University News

Occupiers see lack of campus engagement with movement

By
Senior Staff Writer

After Wednesday night’s teach-in explored the broader aims of the Occupy movement, about 30 people attended the Occupy College Hill assembly meeting yesterday, turning their attention inwards.

The assembly focused on anti-oppression efforts within the group and discussed how best to conduct meetings so that all involved felt comfortable voicing their opinions.

The deliberations were an attempt to acknowledge how oppression can work its way into even the safest of spaces. The discussion was placed on the agenda because combating oppression is a constant effort, and opposing injustice in one incarnation “doesn’t mean you’re an angel,” said Justin Kuritzkes ’12, an Occupy College Hill participant and facilitator at the meeting.

Oppression is insidious, so actively working to ensure all voices that want to be heard have a chance to realize that desire is a necessary step for fighting oppression, said Eduarda de Araujo ’15.

Because students on College Hill enjoy a position of relative economic privilege, they must be cognizant of the struggles many in Providence face on account of that privilege, de Araujo said. There is a perception among Providence residents that students benefit from the city but do not give back to the community by getting involved and fighting for locals’ well-being, she said.

“I feel like that’s a responsibility you get with so much privilege,” she said.

De Araujo said she felt the campus at large is disengaged from the movement and that members of the Brown community do not identify with its goals.
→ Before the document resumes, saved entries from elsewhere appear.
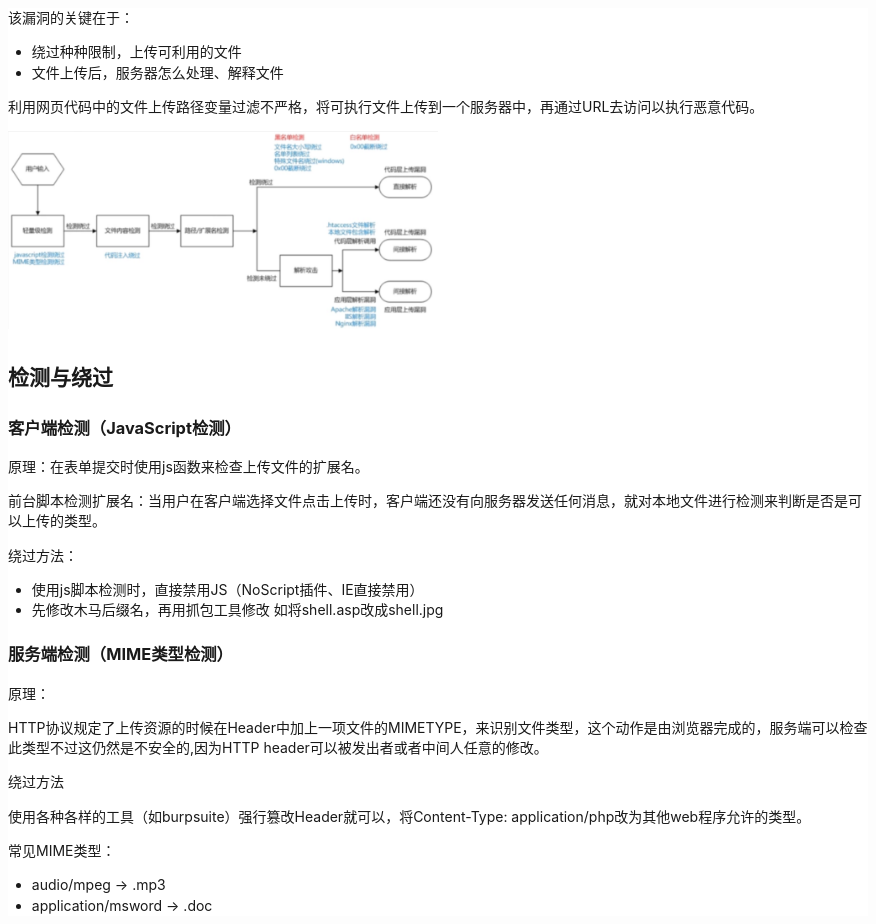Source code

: 该漏洞的关键在于：
* 绕过种种限制，上传可利用的文件
* 文件上传后，服务器怎么处理、解释文件

利用网页代码中的文件上传路径变量过滤不严格，将可执行文件上传到一个服务器中，再通过URL去访问以执行恶意代码。

<img src="images/image-20210304213627043.png" alt="image-20210304213627043" width="50%;" />

## 检测与绕过

### 客户端检测（JavaScript检测）
原理：在表单提交时使用js函数来检查上传文件的扩展名。

前台脚本检测扩展名：当用户在客户端选择文件点击上传时，客户端还没有向服务器发送任何消息，就对本地文件进行检测来判断是否是可以上传的类型。

绕过方法：

* 使用js脚本检测时，直接禁用JS（NoScript插件、IE直接禁用）
* 先修改木马后缀名，再用抓包工具修改   如将shell.asp改成shell.jpg

### 服务端检测（MIME类型检测）
原理：

HTTP协议规定了上传资源的时候在Header中加上一项文件的MIMETYPE，来识别文件类型，这个动作是由浏览器完成的，服务端可以检查此类型不过这仍然是不安全的,因为HTTP header可以被发出者或者中间人任意的修改。

绕过方法

使用各种各样的工具（如burpsuite）强行篡改Header就可以，将Content-Type: application/php改为其他web程序允许的类型。

常见MIME类型：
* audio/mpeg -> .mp3
* application/msword -> .doc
But she added she was optimistic that more people will latch onto the cause as it grows in the coming months. Around 60 people attended Occupy College Hill’s first rally last week.

Though gauging interest in the cause is difficult, students are affected by the questions the group explores, such as a lackluster job market, Kuritzkes said.

Yesterday’s meeting came one day after Occupy Providence’s teach-in on the demonstrations Wednesday night, at which city activists and Brown professors offered context on the Occupy movement to more than 300 audience members. The movement began on Wall Street two weeks ago in protest of perceived corporate greed and dominance of the wealthiest Americans over the rest of society.

The teach-in was a crucial event that is part of the “constant learning process” and dialogue of the movement, but it was not perfect, de Araujo said — Occupy Providence’s members spoke only after Brown professors, seemingly de-emphasizing the prominence of movement participants. Instead, they should have spoken earlier in the evening to voice the diverse perspectives that College Hill denizens need to hear, she said.

“They have to say exactly what we don’t hear in the classroom,” de Araujo said.

Kuritzkes voiced disappointment that audience members began to leave once professors turned the stage over to Occupy Providence members.

Some members of Occupy College Hill — which comprises Brown undergraduates and graduate students as well as community members and activists involved with other local movements — plan to march down the hill this Saturday to participate in Occupy Providence’s occupation of Burnside Park in Kennedy Plaza, part of a global show of support for the movement.

Occupy College Hill’s independence from the city-wide movement allows it to better address the specifics problems afflicting Brown and the neighborhood, de Araujo said.

Outreach efforts were also on the agenda, with some talk of looking to work with other groups on campus, such as the Sarah Doyle and Third World centers.